## Exercise
Extract every line of the data below that contains the string "chart", treating uppercase and lowercase letters as different.

──────── Dataset records ────────

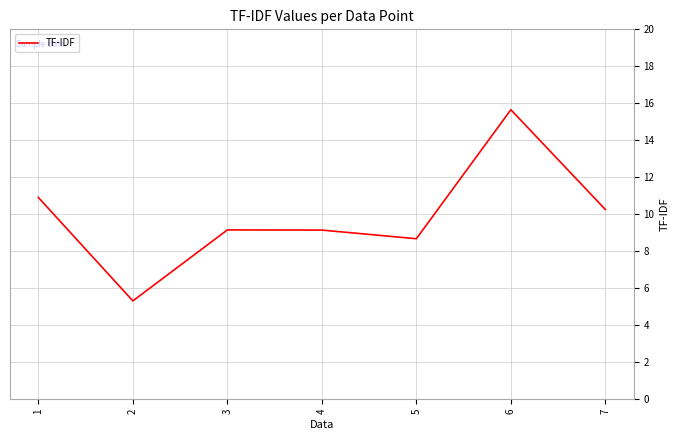

Between 7 and 2, which is larger?

7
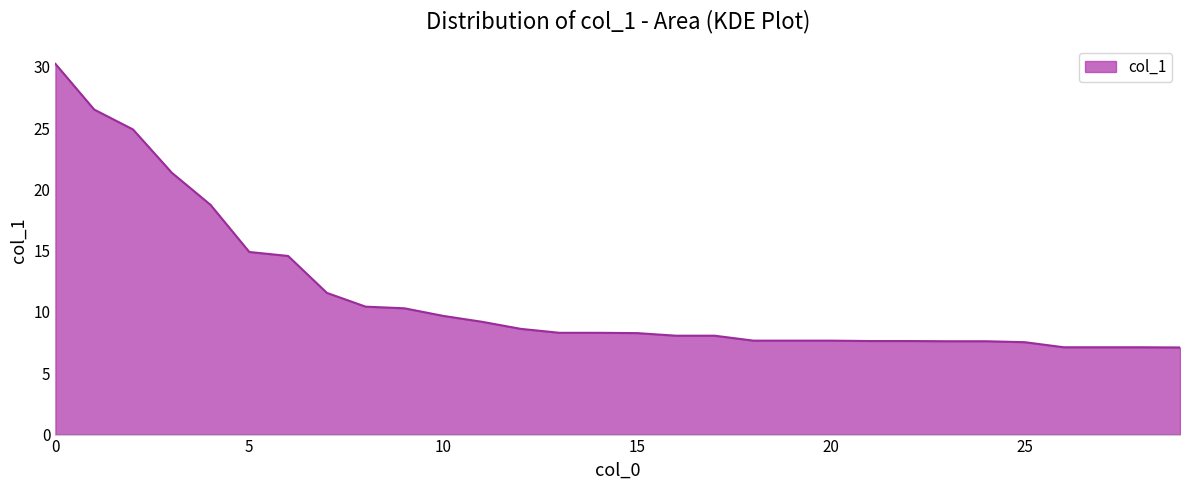

What is the smallest value displayed?

7.1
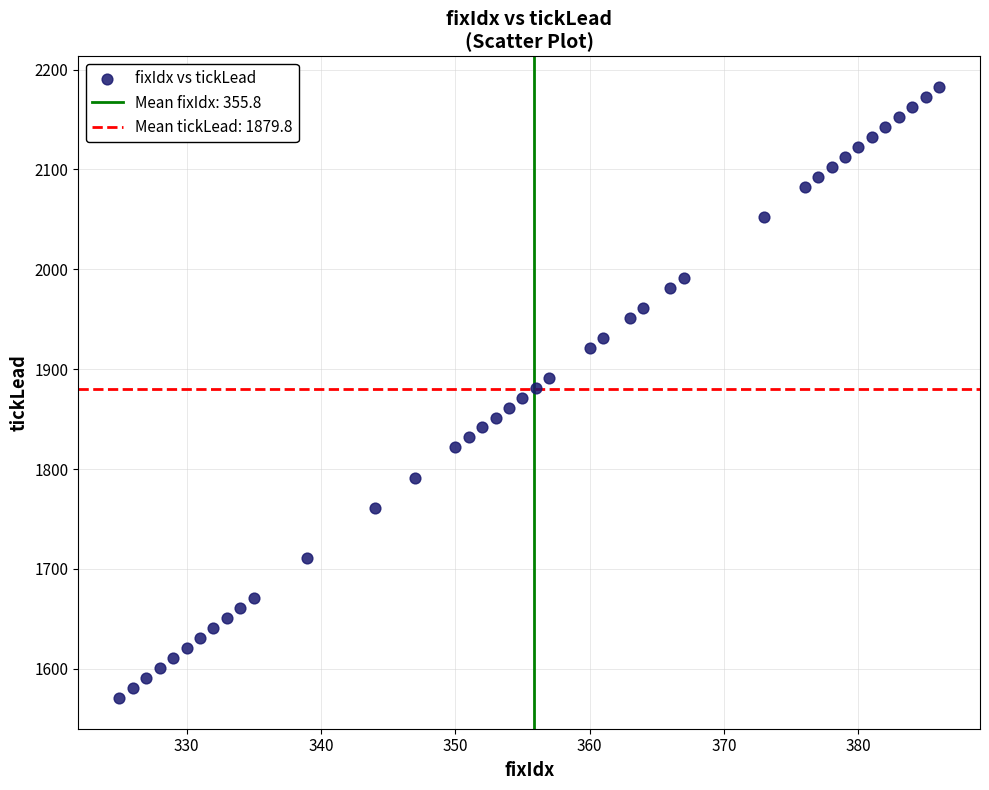

What is the range of X values (max minus min)?

61.0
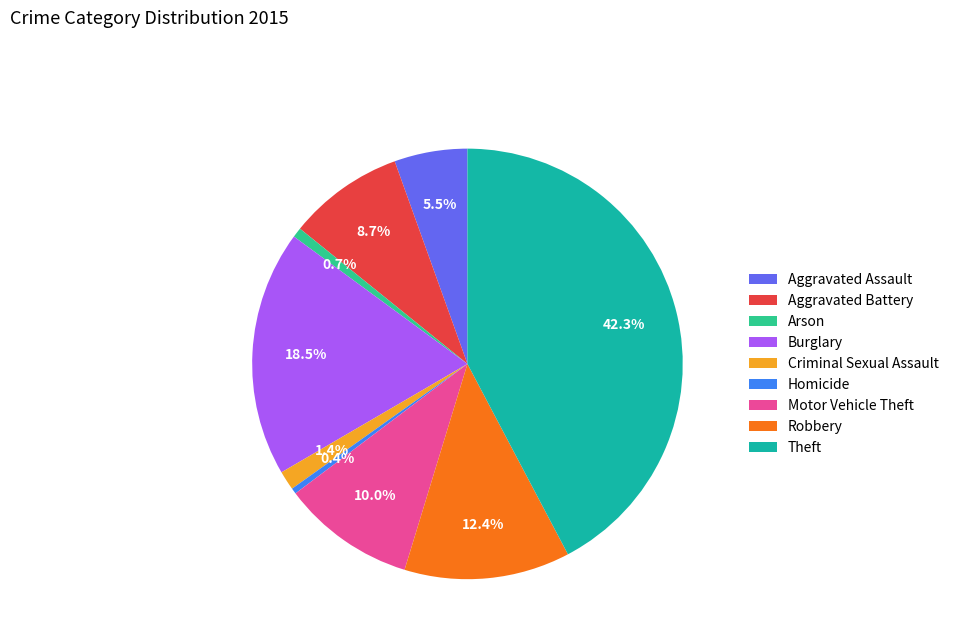

Approximately how many times larger is the value at Aggravated Assault compared to Homicide?

12.6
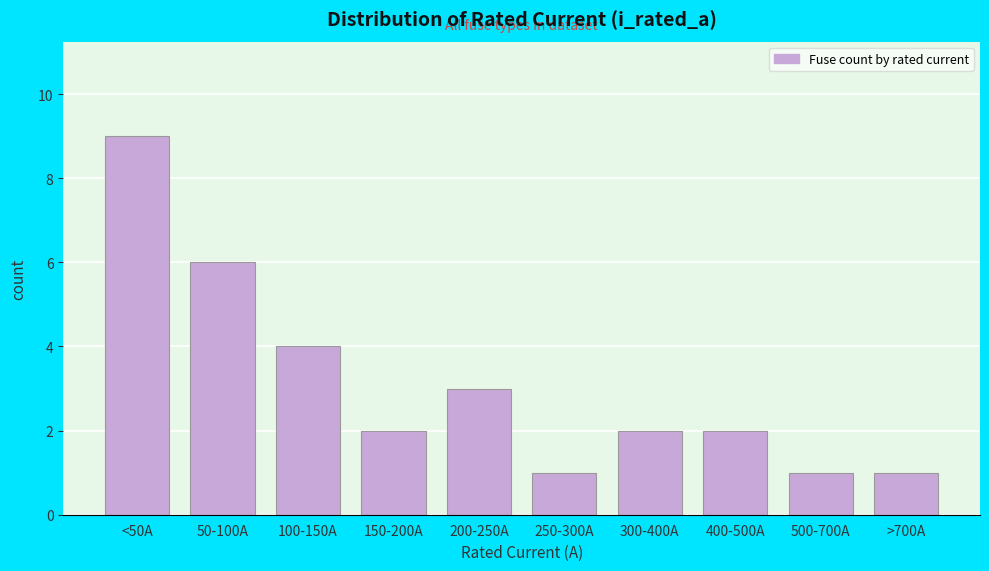

Reading left to right, transcribe all the data shown in this chart.

9	6	4	2	3	1	2	2	1	1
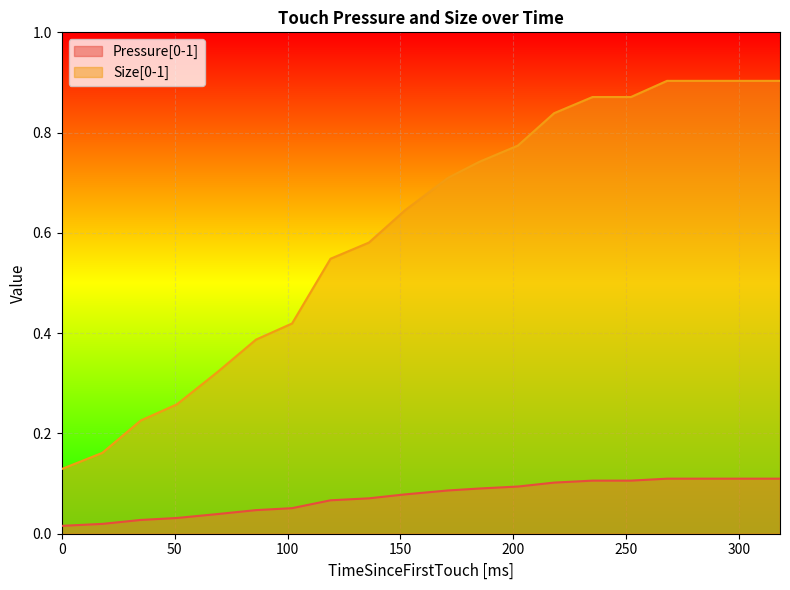

Reading left to right, extract all data points from this chart.

Pressure[0-1]: 0.0	0.0	0.0	0.0	0.0	0.0	0.1	0.1	0.1	0.1	0.1	0.1	0.1	0.1	0.1	0.1	0.1	0.1	0.1	0.1
Size[0-1]: 0.1	0.2	0.2	0.3	0.3	0.4	0.4	0.5	0.6	0.6	0.7	0.7	0.8	0.8	0.9	0.9	0.9	0.9	0.9	0.9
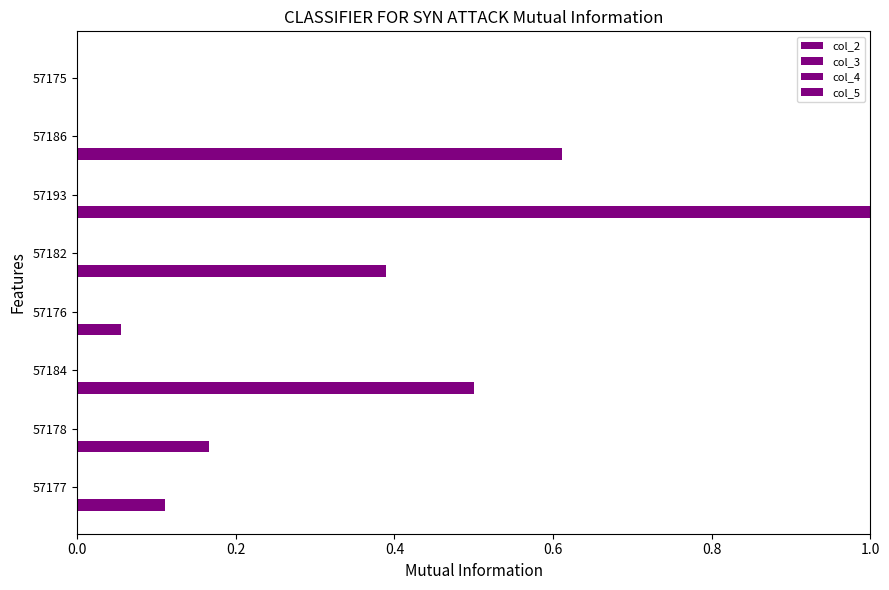

Count the number of data series in this chart.

1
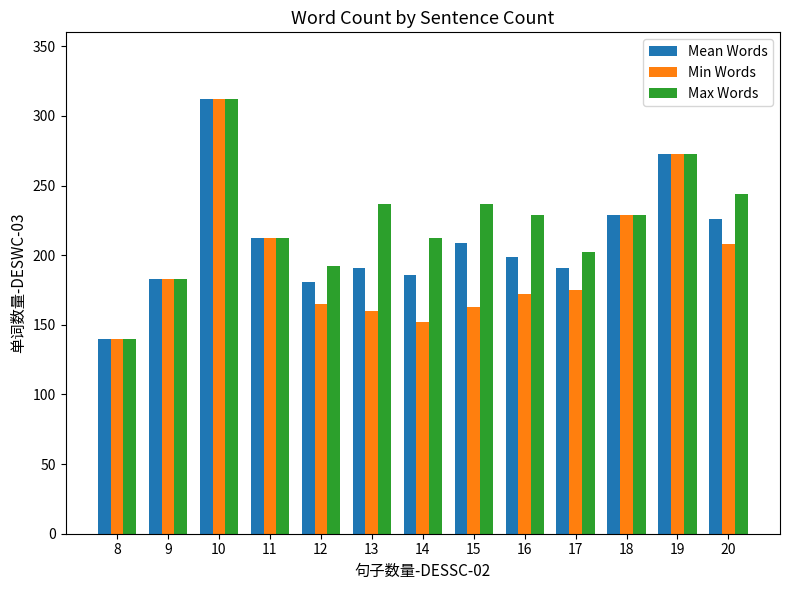

Which series changed the most between 17 and 18?

Min Words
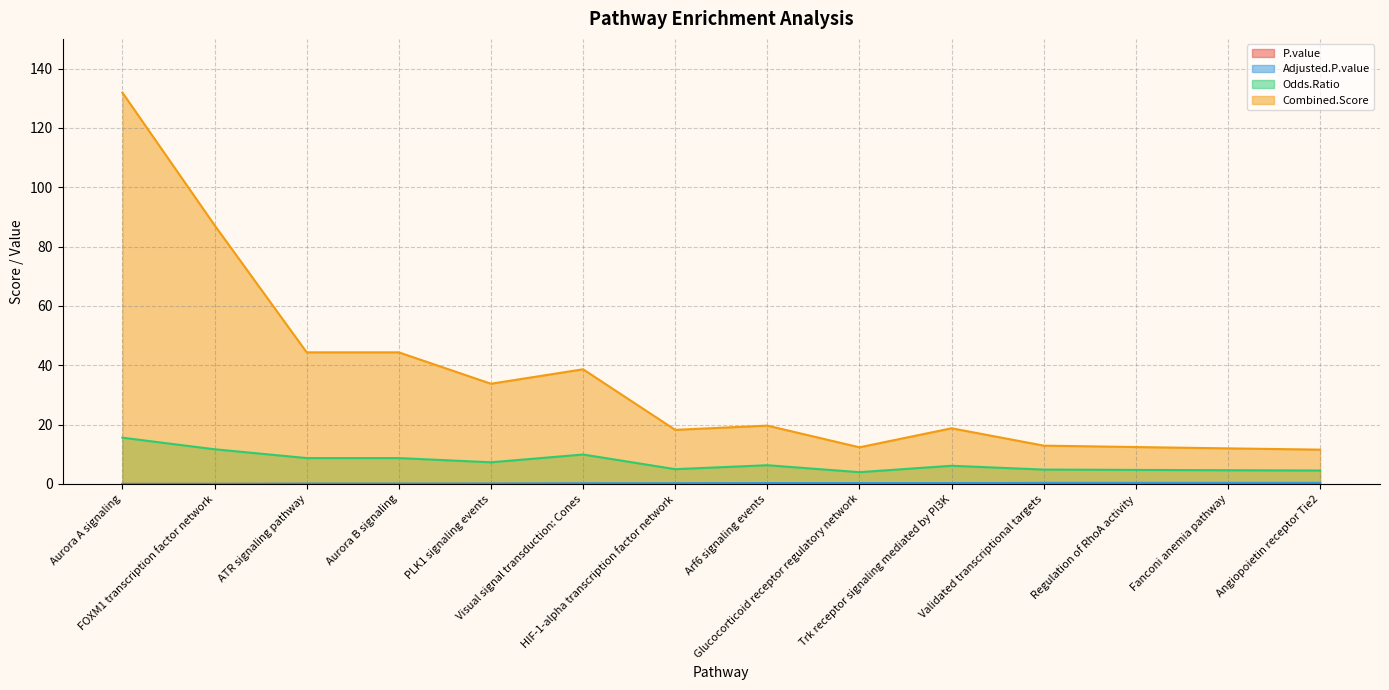

What is the maximum value shown in the chart?

131.9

────────

## Expected answer
Reading left to right, transcribe all the data shown in this chart.
Reading left to right, extract all data points from this chart.
Count the number of data series in this chart.
What is the maximum value shown in the chart?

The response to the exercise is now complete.